Fox’s connection to the office predates her promotion. She advocated for its creation through a 2016 charter amendment and later joined its leadership team in late 2024. Hawaiʻi Public Radio reported on her earlier appointment as deputy director and noted that the office has been rolling out tools such as an equity “screener” and a community survey to set priorities. Staff say that public input from those efforts is intended to steer which neighborhood projects rise to the top for funding.

Keep Cool Oʻahu Helps Residents Beat The Heat

One of the clearest early pushes is the Keep Cool Oʻahu outreach campaign, which offers downloadable heat safety materials and short videos tailored to frontline communities. According to the campaign description from the Resilience Office, the materials include brochures in Ilocano, Tagalog, Chuukese and Marshallese, along with outreach aimed at keiki, kūpuna and outdoor workers. The resources are designed to give residents practical steps to stay safe as hot, humid days become more common across the island.

Food Systems Plan, Housing And Youth Programs Aim To Shore Up Access

Fox told the paper the office’s forthcoming Oʻahu Food Systems Plan will serve as a roadmap for local food security and resilience, and it is expected to open for public comment in May 2026. Honolulu Star-Advertiser reports the plan will tackle pests and supply chain risks, including discussion of the coconut rhinoceros beetle, and promote investments such as planting more native trees to bolster local agriculture.

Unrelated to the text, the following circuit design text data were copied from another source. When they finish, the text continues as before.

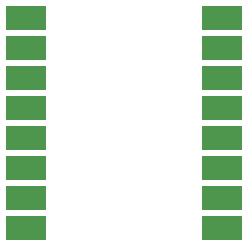
<source format=gbs>
G04 #@! TF.GenerationSoftware,KiCad,Pcbnew,8.0.2-1*
G04 #@! TF.CreationDate,2024-11-27T21:54:45+07:00*
G04 #@! TF.ProjectId,v1,76312e6b-6963-4616-945f-706362585858,rev?*
G04 #@! TF.SameCoordinates,Original*
G04 #@! TF.FileFunction,Soldermask,Bot*
G04 #@! TF.FilePolarity,Negative*
%FSLAX46Y46*%
G04 Gerber Fmt 4.6, Leading zero omitted, Abs format (unit mm)*
G04 Created by KiCad (PCBNEW 8.0.2-1) date 2024-11-27 21:54:45*
%MOMM*%
%LPD*%
G01*
G04 APERTURE LIST*
G04 Aperture macros list*
%AMRoundRect*
0 Rectangle with rounded corners*
0 $1 Rounding radius*
0 $2 $3 $4 $5 $6 $7 $8 $9 X,Y pos of 4 corners*
0 Add a 4 corners polygon primitive as box body*
4,1,4,$2,$3,$4,$5,$6,$7,$8,$9,$2,$3,0*
0 Add four circle primitives for the rounded corners*
1,1,$1+$1,$2,$3*
1,1,$1+$1,$4,$5*
1,1,$1+$1,$6,$7*
1,1,$1+$1,$8,$9*
0 Add four rect primitives between the rounded corners*
20,1,$1+$1,$2,$3,$4,$5,0*
20,1,$1+$1,$4,$5,$6,$7,0*
20,1,$1+$1,$6,$7,$8,$9,0*
20,1,$1+$1,$8,$9,$2,$3,0*%
G04 Aperture macros list end*
%ADD10RoundRect,0.102000X1.625000X0.952500X-1.625000X0.952500X-1.625000X-0.952500X1.625000X-0.952500X0*%
G04 APERTURE END LIST*
D10*
X151550000Y-83500000D03*
X151550000Y-86040000D03*
X151550000Y-88580000D03*
X151550000Y-91120000D03*
X151550000Y-93660000D03*
X151550000Y-96200000D03*
X151550000Y-98740000D03*
X151550000Y-101280000D03*
X134950000Y-101280000D03*
X134950000Y-98740000D03*
X134950000Y-96200000D03*
X134950000Y-93660000D03*
X134950000Y-91120000D03*
X134950000Y-88580000D03*
X134950000Y-86040000D03*
X134950000Y-83500000D03*
M02*

</source>
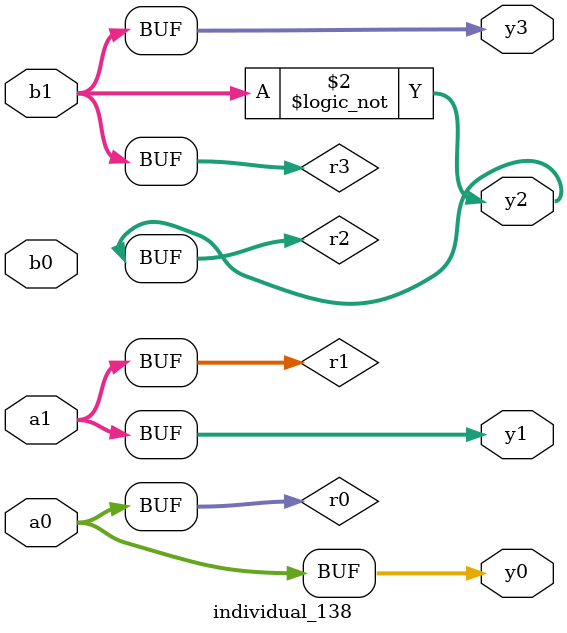
<source format=sv>
module individual_138(input logic [15:0] a1, input logic [15:0] a0, input logic [15:0] b1, input logic [15:0] b0, output logic [15:0] y3, output logic [15:0] y2, output logic [15:0] y1, output logic [15:0] y0);
logic [15:0] r0, r1, r2, r3; 
 always@(*) begin 
	 r0 = a0; r1 = a1; r2 = b0; r3 = b1; 
 	 r2 = ! r3 ;
 	 y3 = r3; y2 = r2; y1 = r1; y0 = r0; 
end
endmodule
</source>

The same reporting notes the office is piloting youth projects for residents ages 15 to 24, exploring affordable housing retrofit programs aimed at lowering utility costs and has held outreach sessions about flood insurance for residents in mapped flood zones. In other words, Fox’s agenda stretches from the dinner table to the electric bill and all the way to the next generation, but the through line is the same: keep the work grounded in what local families say they need most.